Distributed Job Examples
TensorFlow CIFAR10
This example is a TensorFlow CIFAR-10 training job, which runs a parameter server and a worker. This job needs at least 5 GPUs. Please refer to tensorflow-cifar10.yaml.
Horovod PyTorch
This example, horovod-pytorch-synthetic-benchmark.yaml, is a Horovod benchmark using PyTorch and Open MPI. Please make sure the IFNAME
setting in the job yaml fits your environment. It needs at least 8 GPUs.
InfiniBand Jobs
Here's an example for an InfiniBand job:
protocolVersion: 2
name: horovod_pytorch
type: job
version: horovod0.16.4-tf1.12.0-torch1.1.0-mxnet1.4.1-py3.5
contributor: OpenPAI
description: |
This is a distributed synthetic benchmark for Horovod with the PyTorch backend running on OpenPAI.
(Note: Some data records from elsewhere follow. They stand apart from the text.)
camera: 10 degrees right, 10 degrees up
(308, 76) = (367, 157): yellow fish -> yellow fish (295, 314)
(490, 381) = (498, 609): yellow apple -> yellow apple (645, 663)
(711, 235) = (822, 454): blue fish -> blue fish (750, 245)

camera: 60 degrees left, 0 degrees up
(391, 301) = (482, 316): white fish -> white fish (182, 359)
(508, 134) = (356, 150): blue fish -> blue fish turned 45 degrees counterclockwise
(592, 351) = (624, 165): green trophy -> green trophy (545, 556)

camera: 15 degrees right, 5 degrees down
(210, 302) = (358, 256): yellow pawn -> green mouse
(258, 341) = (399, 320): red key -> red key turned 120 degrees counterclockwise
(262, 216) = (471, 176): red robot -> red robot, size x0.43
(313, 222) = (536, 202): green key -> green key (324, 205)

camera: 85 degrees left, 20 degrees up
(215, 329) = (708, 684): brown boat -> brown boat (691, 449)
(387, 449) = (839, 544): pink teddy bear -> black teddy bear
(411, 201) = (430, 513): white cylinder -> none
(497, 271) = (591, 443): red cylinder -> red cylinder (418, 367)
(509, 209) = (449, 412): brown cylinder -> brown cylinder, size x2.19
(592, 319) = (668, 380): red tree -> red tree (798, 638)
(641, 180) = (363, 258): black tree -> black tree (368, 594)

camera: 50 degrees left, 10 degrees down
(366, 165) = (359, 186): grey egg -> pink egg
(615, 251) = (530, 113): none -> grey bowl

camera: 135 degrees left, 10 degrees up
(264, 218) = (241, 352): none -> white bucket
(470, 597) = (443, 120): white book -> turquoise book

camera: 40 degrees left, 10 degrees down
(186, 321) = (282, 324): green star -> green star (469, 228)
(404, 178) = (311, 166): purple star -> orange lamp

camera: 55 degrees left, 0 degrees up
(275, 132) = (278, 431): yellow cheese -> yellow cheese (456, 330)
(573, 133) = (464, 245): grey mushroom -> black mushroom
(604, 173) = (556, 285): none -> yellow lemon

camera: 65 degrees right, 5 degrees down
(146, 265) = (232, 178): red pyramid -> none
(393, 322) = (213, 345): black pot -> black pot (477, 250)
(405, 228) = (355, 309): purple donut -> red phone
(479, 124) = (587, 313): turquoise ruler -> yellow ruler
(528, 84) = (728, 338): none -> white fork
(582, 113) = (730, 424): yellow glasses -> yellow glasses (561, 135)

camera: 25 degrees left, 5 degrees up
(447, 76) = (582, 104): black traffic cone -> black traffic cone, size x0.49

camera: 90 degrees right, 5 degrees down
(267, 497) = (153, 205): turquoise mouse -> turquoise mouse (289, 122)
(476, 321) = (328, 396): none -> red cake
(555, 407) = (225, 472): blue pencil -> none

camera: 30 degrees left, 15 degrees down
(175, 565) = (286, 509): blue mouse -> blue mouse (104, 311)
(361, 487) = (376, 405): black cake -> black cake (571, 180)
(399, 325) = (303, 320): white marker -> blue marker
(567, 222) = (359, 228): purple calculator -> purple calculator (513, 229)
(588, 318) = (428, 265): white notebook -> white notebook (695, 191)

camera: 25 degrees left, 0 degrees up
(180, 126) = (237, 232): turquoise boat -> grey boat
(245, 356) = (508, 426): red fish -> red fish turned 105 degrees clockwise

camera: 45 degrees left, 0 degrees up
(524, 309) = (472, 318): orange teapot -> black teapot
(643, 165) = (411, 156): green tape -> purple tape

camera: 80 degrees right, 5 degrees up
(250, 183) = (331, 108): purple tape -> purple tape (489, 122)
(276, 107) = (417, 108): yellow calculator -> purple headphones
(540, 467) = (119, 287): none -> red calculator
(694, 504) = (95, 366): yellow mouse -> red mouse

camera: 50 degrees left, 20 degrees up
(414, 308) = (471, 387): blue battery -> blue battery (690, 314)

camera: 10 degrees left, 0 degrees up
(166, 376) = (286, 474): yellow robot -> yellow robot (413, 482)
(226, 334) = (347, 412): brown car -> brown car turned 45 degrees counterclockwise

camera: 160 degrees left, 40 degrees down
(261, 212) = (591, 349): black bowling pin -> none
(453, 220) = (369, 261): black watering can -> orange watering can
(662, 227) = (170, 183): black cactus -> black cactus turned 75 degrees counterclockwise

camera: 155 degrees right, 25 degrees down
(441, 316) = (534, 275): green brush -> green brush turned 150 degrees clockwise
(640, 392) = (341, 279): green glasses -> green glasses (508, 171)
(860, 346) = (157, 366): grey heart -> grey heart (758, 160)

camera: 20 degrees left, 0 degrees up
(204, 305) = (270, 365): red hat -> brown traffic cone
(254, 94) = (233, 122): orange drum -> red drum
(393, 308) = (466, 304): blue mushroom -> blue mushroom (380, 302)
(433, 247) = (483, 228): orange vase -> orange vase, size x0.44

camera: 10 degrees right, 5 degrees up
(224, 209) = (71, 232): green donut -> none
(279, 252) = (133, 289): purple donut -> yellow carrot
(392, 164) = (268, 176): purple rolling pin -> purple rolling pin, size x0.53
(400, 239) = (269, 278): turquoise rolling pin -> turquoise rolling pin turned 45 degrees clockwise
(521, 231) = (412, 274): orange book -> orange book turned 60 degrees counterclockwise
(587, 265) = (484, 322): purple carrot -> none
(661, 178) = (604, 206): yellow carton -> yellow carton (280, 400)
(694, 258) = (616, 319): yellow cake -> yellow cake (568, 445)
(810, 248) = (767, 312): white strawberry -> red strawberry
It runs [Horovod with Open MPI](https://github.com/horovod/horovod/blob/master/docs/mpirun.rst).
parameters:
model: resnet50
batchsize: 64
# Make sure IFNAME fits the node
NCCL options for InfiniBand
nccl: >-
-x NCCL_DEBUG=INFO
-x NCCL_IB_DISABLE=0
-x NCCL_IB_GDR_LEVEL=1
-x NCCL_IB_HCA=mlx5_0:1
-x NCCL_SOCKET_IFNAME=ib0
-x HOROVOD_MPI_THREADS_DISABLE=1
prerequisites:
- protocolVersion: 2
name: horovod_official
type: dockerimage
contributor : Horovod
uri : horovod/horovod:0.16.4-tf1.12.0-torch1.1.0-mxnet1.4.1-py3.5
taskRoles:
master:
instances: 1
completion:
minSucceededInstances: 1
dockerImage: horovod_official
resourcePerInstance:
cpu: 16
memoryMB: 16384
gpu: 4
extraContainerOptions:
infiniband: true
commands:
- sleep 10
- >
mpirun --allow-run-as-root
-np 8 -H master-0:4,worker-0:4
-bind-to none -map-by slot
-mca pml ob1
-mca btl ^openib
-mca btl_tcp_if_exclude lo,docker0
<% $parameters.nccl %>
-x PATH -x LD_LIBRARY_PATH
python pytorch_synthetic_benchmark.py
--model <% $parameters.model %>
--batch-size <% $parameters.batchsize %>
worker:
instances: 1
dockerImage: horovod_official
resourcePerInstance:
cpu: 16
memoryMB: 16384
gpu: 4
commands:
- sleep infinity
extras:
com.microsoft.pai.runtimeplugin:
- plugin: ssh
parameters:
jobssh: true
sshbarrier: true
Make sure the InfiniBand driver has been installed successfully on the worker nodes, and HCA name and network interface name are set correctly.